Журналисты хотели уехать, но отделаться от мэра было не так-то просто. Он решил пригласить их пообедать, и, как они ни упирались, в конце концов пришлось согласиться. Стол был обильным, и все это надо было выпить и съесть. Видимо, мэр любил пожить в свое удовольствие. Возбужденный присутствием молоденькой журналистки, он принялся рассказывать игривые истории. Лора немного опьянела и смеялась без удержу. Когда им удалось наконец выехать в Орийак, было слишком поздно, чтобы успеть на ночной поезд. Большую часть пути Лора продремала. Лишь изредка она открывала глаза, устраивалась поудобнее на сиденье и вновь погружалась в сон. Чарли отыскал отель на набережной какой-то реки.
— Здесь, кажется, тихо, и ты сможешь выспаться.
Он взял сумку Лоры и понес в номер. Лора плелась за ним по лестнице, затем по коридору. Он открыл дверь, зажег свет. Положив сумку, осмотрел комнату.
— Тебе здесь нравится?
Лора кивнула. Казалось, она опять вот-вот разрыдается. Ему стало жаль девушку, и он обнял ее.
Лора отстранилась. На лице ее мелькнуло такое выражение, словно она приняла твердое решение. Засмеявшись, она сказала:
— Пойдем.
Как и прошлой ночью в купе, она быстро сбросила куртку и джинсы. Стащила с себя майку, потом трусики. Пока Чарли раздевался, она забралась в постель.
— Не бойся, ты увидишь, я не стану хандрить.
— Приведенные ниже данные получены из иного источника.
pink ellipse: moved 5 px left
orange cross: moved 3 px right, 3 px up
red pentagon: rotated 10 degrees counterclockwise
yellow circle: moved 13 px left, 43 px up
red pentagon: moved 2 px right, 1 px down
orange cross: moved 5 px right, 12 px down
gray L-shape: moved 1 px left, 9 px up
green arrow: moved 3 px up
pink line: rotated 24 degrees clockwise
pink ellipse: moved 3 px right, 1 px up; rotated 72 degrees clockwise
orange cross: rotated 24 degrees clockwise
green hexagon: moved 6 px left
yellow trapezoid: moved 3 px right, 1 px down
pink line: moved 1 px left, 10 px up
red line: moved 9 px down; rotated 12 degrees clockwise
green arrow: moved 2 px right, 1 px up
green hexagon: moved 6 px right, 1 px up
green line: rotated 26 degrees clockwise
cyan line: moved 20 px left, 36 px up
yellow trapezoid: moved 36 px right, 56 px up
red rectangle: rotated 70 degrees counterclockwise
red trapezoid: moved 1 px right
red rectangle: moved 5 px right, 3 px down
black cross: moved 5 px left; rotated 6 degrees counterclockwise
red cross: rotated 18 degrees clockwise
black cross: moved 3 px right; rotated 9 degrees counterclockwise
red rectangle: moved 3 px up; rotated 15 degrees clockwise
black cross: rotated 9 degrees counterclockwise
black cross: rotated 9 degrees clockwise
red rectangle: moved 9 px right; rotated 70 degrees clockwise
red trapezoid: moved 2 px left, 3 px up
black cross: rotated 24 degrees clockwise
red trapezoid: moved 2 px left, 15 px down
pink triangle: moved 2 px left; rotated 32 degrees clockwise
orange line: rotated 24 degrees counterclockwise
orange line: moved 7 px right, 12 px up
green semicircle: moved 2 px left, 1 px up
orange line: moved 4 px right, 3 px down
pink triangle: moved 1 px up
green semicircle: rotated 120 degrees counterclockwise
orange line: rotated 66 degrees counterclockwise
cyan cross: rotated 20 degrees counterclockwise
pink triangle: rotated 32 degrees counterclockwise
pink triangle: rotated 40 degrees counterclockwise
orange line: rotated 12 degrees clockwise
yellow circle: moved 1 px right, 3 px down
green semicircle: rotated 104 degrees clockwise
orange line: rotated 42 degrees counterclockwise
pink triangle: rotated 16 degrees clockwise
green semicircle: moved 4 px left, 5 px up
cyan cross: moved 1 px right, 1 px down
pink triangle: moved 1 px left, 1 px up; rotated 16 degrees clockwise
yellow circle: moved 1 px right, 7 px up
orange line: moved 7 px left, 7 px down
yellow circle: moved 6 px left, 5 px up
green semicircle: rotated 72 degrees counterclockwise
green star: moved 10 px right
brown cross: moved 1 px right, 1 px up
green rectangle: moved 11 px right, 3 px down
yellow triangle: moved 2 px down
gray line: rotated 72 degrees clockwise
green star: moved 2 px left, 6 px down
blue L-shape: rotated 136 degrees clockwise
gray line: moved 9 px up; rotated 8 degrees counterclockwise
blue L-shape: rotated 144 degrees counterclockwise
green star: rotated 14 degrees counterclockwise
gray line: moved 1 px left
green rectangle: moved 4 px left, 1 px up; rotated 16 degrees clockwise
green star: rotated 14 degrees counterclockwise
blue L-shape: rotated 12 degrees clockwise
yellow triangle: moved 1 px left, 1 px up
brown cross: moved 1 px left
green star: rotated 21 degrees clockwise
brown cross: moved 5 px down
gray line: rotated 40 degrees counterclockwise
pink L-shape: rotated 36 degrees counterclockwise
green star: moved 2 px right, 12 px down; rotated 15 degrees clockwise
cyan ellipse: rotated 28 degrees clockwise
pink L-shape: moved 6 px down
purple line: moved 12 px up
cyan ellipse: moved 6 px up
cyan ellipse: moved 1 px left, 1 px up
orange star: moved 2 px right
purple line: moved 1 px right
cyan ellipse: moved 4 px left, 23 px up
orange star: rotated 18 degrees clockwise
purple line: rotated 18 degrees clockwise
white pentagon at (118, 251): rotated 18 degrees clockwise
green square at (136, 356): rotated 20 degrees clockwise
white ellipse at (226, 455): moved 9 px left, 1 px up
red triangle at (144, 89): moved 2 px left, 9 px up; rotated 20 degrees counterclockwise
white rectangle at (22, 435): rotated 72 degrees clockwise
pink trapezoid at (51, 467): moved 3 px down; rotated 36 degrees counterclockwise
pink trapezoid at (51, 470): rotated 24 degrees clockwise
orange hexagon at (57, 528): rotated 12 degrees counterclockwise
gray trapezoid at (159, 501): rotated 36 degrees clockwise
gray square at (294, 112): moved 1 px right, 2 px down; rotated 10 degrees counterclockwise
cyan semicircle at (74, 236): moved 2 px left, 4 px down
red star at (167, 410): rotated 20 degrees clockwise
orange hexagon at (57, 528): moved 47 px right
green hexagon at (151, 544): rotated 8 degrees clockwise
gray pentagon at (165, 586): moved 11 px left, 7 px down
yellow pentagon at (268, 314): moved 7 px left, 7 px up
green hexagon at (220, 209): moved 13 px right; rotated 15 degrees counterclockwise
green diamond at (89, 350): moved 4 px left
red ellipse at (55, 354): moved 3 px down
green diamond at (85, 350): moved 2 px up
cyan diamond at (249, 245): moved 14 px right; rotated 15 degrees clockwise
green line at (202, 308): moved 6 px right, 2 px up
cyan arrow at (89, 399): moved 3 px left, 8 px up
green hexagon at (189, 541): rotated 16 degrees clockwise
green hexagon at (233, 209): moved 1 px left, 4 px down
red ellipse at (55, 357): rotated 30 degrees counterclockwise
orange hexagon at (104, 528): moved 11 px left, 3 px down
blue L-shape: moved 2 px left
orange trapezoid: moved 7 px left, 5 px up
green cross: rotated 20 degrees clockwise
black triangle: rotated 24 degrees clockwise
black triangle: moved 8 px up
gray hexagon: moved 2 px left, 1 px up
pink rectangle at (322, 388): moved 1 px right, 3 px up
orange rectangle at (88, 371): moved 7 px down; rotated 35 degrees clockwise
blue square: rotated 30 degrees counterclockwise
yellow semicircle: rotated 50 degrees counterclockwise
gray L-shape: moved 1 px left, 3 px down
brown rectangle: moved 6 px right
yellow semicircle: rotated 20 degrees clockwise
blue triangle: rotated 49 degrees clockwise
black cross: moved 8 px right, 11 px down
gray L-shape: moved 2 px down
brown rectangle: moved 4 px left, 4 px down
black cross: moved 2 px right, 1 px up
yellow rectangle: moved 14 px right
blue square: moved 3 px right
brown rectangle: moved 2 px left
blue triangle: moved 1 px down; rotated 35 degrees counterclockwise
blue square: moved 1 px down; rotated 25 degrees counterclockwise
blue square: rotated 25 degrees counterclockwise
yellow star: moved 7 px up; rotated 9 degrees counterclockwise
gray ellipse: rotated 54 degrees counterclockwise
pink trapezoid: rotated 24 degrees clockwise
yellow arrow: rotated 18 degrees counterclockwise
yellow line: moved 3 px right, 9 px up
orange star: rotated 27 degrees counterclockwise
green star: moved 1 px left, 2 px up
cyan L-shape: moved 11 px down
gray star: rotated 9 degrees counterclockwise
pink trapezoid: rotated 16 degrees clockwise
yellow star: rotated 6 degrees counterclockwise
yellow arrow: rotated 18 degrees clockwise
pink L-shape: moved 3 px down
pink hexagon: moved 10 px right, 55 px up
Было что-то детское в наслаждении, с которым Чарли ласкал худощавое тело Лоры. И все же, несмотря на свое обещание, она проронила слезу. Он гладил ее волосы, перебирая пальцами каштановые завитки. Она попросила сигарету. Чарли прикурил две — для нее и для себя. Лежа бок о бок, они курили не спеша. Закончив сигарету, Лора загасила окурок в пепельнице и, повернувшись, склонилась над Чарли, разглядывая его лицо, как она это делала несколько часов тому назад на лугу. Но теперь он не спал и попытался ласкать ее грудь.
— Нет, смотри на меня, — потребовала она. — Сейчас ты пойдешь в свой номер. Прежде я не хотела этого из-за Кароль, но потом поняла, что должна согласиться, чтобы снять это заклятие. Понимаешь? Между нами есть что-то такое, что убивает людей всюду, где бы мы ни появились. Дело не в тебе одном и не во мне. Это случается обычно, когда мы вместе. Я подумала: а что, если наши отношения изменятся, может, изменится и все остальное? Может, исчезнет это колдовство?
— И ты решила лечь со мной в постель?
— Да.
— Надеюсь, тебе было не очень противно?
— Дурачок, было так хорошо! И мне давно этого хотелось.
— А сейчас ты и вправду хочешь, чтобы я ушел к себе?
— Да.
Когда Чарли выходил из комнаты, Лора окликнула его взволнованным голосом:
— Ты веришь, что девочка будет жить?
Через несколько дней после их возвращения в Париж пришло сообщение о смерти маленькой больной. Газета еще раз поместила фотографию, которую сделал Чарли, — большие глаза ребенка смотрели на вас, словно упрекая за то, что вы бессильны спасти его. Фотография имела успех, и крупный иллюстрированный еженедельник предложил ее автору место фоторепортера.
Чарли пошел сообщить Лоре, что уходит из газеты.
— Так будет лучше, — сказала она. — Я сама собиралась уйти и даже сменить профессию.